Abreu, 35, has 640 plate appearances in 145 games, trailing only Figgins among teammates. It could be a case of mental fatigue setting in for Abreu, who has made 119 starts in right field, 10 in left and 12 as a DH.

“I don’t know if it’s mental fatigue,” Scioscia said. “We talk to him every day to make sure he’s moving in the right direction. He feels fine physically. Mentally, he’s as strong as anybody I’ve been around.

“I don’t think that’s an issue. He’s been through pennant races. For a while he started squaring it up, but lately, obviously, he’s trying to find some things.”

Catchers Mike Napoli and Jeff Mathis have been spending most of the time in the No. 9 spot with Abreu batting third.
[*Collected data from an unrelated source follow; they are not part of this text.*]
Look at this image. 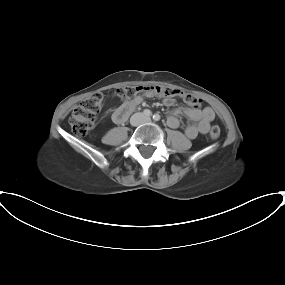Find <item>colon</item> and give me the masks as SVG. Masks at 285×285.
I'll return each mask as SVG.
<instances>
[{"label": "colon", "mask_w": 285, "mask_h": 285, "mask_svg": "<svg viewBox=\"0 0 285 285\" xmlns=\"http://www.w3.org/2000/svg\"><path fill=\"white\" fill-rule=\"evenodd\" d=\"M163 95L166 97H180L187 105L193 108H200L202 100L196 95L185 92L178 88L163 86H123L115 90V95L123 100H129L139 94ZM103 95L100 92L93 93L83 100L72 112L70 116V125L73 131L78 135H85L94 125L96 116L102 107ZM221 134L218 125L210 129L212 139H217Z\"/></svg>", "instance_id": "1"}]
</instances>
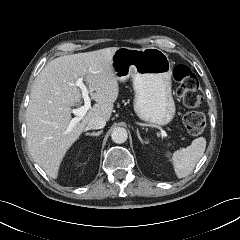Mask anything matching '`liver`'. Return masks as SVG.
I'll use <instances>...</instances> for the list:
<instances>
[{
  "mask_svg": "<svg viewBox=\"0 0 240 240\" xmlns=\"http://www.w3.org/2000/svg\"><path fill=\"white\" fill-rule=\"evenodd\" d=\"M117 47L65 55L49 62L34 81L26 110L27 144L34 161L53 179L58 177L60 164L74 142L97 116L108 121L119 86L112 67ZM83 78L96 101L87 114L68 127L72 105L81 103L80 89L75 85Z\"/></svg>",
  "mask_w": 240,
  "mask_h": 240,
  "instance_id": "1",
  "label": "liver"
}]
</instances>
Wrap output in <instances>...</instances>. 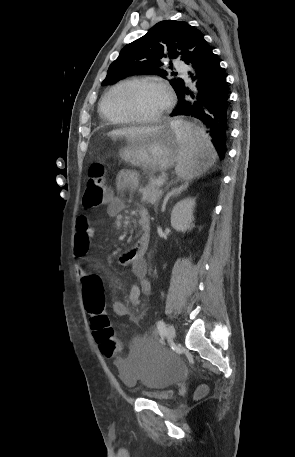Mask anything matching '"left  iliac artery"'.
<instances>
[{"mask_svg": "<svg viewBox=\"0 0 295 457\" xmlns=\"http://www.w3.org/2000/svg\"><path fill=\"white\" fill-rule=\"evenodd\" d=\"M157 329H158V332H159L161 338L163 339V337L166 334V324L164 323V321L159 320L157 322Z\"/></svg>", "mask_w": 295, "mask_h": 457, "instance_id": "obj_1", "label": "left iliac artery"}]
</instances>
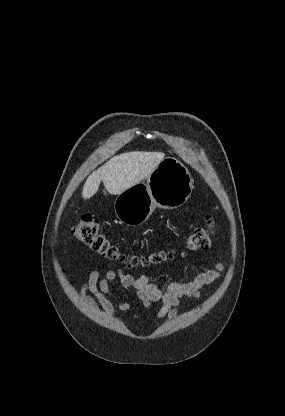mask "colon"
<instances>
[{
    "instance_id": "1",
    "label": "colon",
    "mask_w": 285,
    "mask_h": 416,
    "mask_svg": "<svg viewBox=\"0 0 285 416\" xmlns=\"http://www.w3.org/2000/svg\"><path fill=\"white\" fill-rule=\"evenodd\" d=\"M216 231V224L212 218L207 219L205 227L196 228L187 238L185 247L193 252L209 248ZM73 236L91 250L112 261H125L133 266L138 263L136 257L126 259L119 248L112 244L102 233L98 220L91 215H84L72 230ZM168 254L155 252L147 255L144 260L148 264H159L167 259Z\"/></svg>"
}]
</instances>
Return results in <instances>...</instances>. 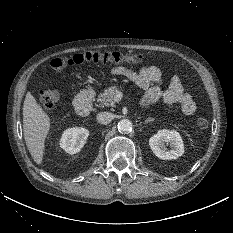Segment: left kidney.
I'll return each instance as SVG.
<instances>
[{
	"label": "left kidney",
	"instance_id": "1",
	"mask_svg": "<svg viewBox=\"0 0 233 233\" xmlns=\"http://www.w3.org/2000/svg\"><path fill=\"white\" fill-rule=\"evenodd\" d=\"M166 144H170L171 150H167ZM149 145L153 153L160 159H177L184 154V144L180 134L175 130H159L149 139Z\"/></svg>",
	"mask_w": 233,
	"mask_h": 233
}]
</instances>
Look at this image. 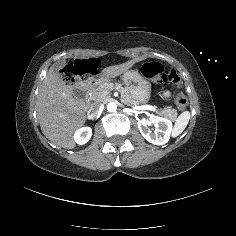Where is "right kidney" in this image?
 Returning a JSON list of instances; mask_svg holds the SVG:
<instances>
[{
    "label": "right kidney",
    "instance_id": "1",
    "mask_svg": "<svg viewBox=\"0 0 236 236\" xmlns=\"http://www.w3.org/2000/svg\"><path fill=\"white\" fill-rule=\"evenodd\" d=\"M92 131L90 128H83L76 132L75 139L79 144H85L91 138Z\"/></svg>",
    "mask_w": 236,
    "mask_h": 236
}]
</instances>
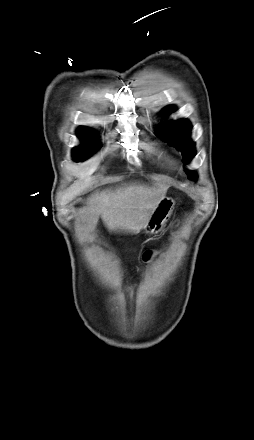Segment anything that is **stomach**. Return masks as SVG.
Segmentation results:
<instances>
[{"mask_svg":"<svg viewBox=\"0 0 254 440\" xmlns=\"http://www.w3.org/2000/svg\"><path fill=\"white\" fill-rule=\"evenodd\" d=\"M174 206L175 201L172 198L164 197L151 213L150 220L145 227L146 232L155 234L161 231L167 220L170 218Z\"/></svg>","mask_w":254,"mask_h":440,"instance_id":"1","label":"stomach"}]
</instances>
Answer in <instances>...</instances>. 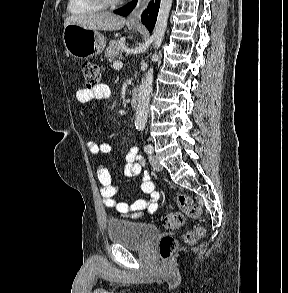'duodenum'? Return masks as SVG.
I'll list each match as a JSON object with an SVG mask.
<instances>
[{
    "label": "duodenum",
    "instance_id": "obj_1",
    "mask_svg": "<svg viewBox=\"0 0 288 293\" xmlns=\"http://www.w3.org/2000/svg\"><path fill=\"white\" fill-rule=\"evenodd\" d=\"M139 101V92L137 89H134L132 91L131 97H130V105L132 108H136Z\"/></svg>",
    "mask_w": 288,
    "mask_h": 293
}]
</instances>
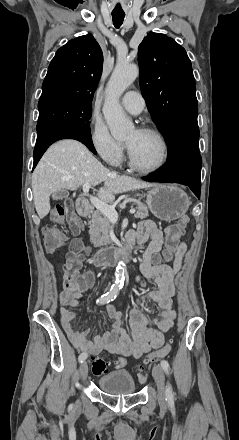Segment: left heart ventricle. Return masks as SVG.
Segmentation results:
<instances>
[{
    "label": "left heart ventricle",
    "instance_id": "1",
    "mask_svg": "<svg viewBox=\"0 0 239 440\" xmlns=\"http://www.w3.org/2000/svg\"><path fill=\"white\" fill-rule=\"evenodd\" d=\"M126 143L140 167L153 168L163 157L162 144L154 135L134 130L126 138Z\"/></svg>",
    "mask_w": 239,
    "mask_h": 440
}]
</instances>
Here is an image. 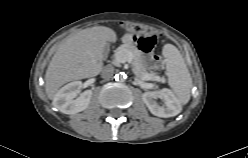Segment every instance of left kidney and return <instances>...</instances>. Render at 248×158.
<instances>
[{
	"instance_id": "obj_1",
	"label": "left kidney",
	"mask_w": 248,
	"mask_h": 158,
	"mask_svg": "<svg viewBox=\"0 0 248 158\" xmlns=\"http://www.w3.org/2000/svg\"><path fill=\"white\" fill-rule=\"evenodd\" d=\"M157 99L163 102L161 106ZM142 100L150 110V112L158 117H173L181 112V104L173 94V92L167 88L155 91H147L143 93Z\"/></svg>"
}]
</instances>
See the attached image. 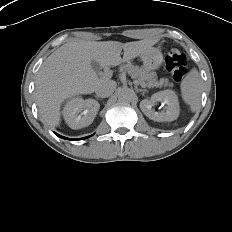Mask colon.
<instances>
[{
  "label": "colon",
  "mask_w": 232,
  "mask_h": 232,
  "mask_svg": "<svg viewBox=\"0 0 232 232\" xmlns=\"http://www.w3.org/2000/svg\"><path fill=\"white\" fill-rule=\"evenodd\" d=\"M164 63L167 72L174 81L179 82L183 79L187 71V59L183 53L177 49L170 50Z\"/></svg>",
  "instance_id": "obj_1"
}]
</instances>
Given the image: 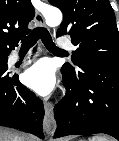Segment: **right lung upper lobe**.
Masks as SVG:
<instances>
[{"instance_id": "obj_1", "label": "right lung upper lobe", "mask_w": 119, "mask_h": 141, "mask_svg": "<svg viewBox=\"0 0 119 141\" xmlns=\"http://www.w3.org/2000/svg\"><path fill=\"white\" fill-rule=\"evenodd\" d=\"M35 10L30 0H0V58L6 57L30 30Z\"/></svg>"}]
</instances>
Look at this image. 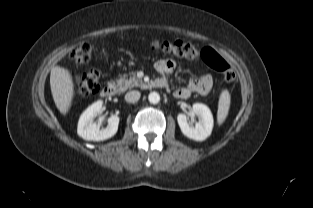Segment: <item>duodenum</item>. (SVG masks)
Here are the masks:
<instances>
[{
	"label": "duodenum",
	"instance_id": "obj_1",
	"mask_svg": "<svg viewBox=\"0 0 313 208\" xmlns=\"http://www.w3.org/2000/svg\"><path fill=\"white\" fill-rule=\"evenodd\" d=\"M147 88H164L166 86V80L155 79L145 84ZM117 88L115 84L108 83L101 90V96L104 98L113 97L116 94Z\"/></svg>",
	"mask_w": 313,
	"mask_h": 208
}]
</instances>
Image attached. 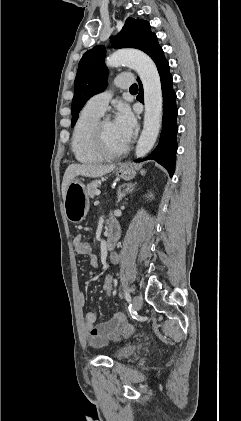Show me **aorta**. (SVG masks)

The start in that spot is the fourth for Izturis, and the Angels are unbeaten with him in the No. 9 hole.

“In theory, there are more options [with Izturis in front of Figgins],” Scioscia said. “We’re going to try to connect our hitters with this lineup, and the situational look is going to have to come from the bottom.”

Despite their recent struggles, eight of the nine hitters in the lineup were at .288 (Juan Rivera) or higher, but only three – Figgins and Kendry Morales (both at .301) and Hunter (.300) — were at .300 or better. Mathis is batting .209.

Guerrero, in quest of a 13th consecutive season batting at least .300, comes in at .296.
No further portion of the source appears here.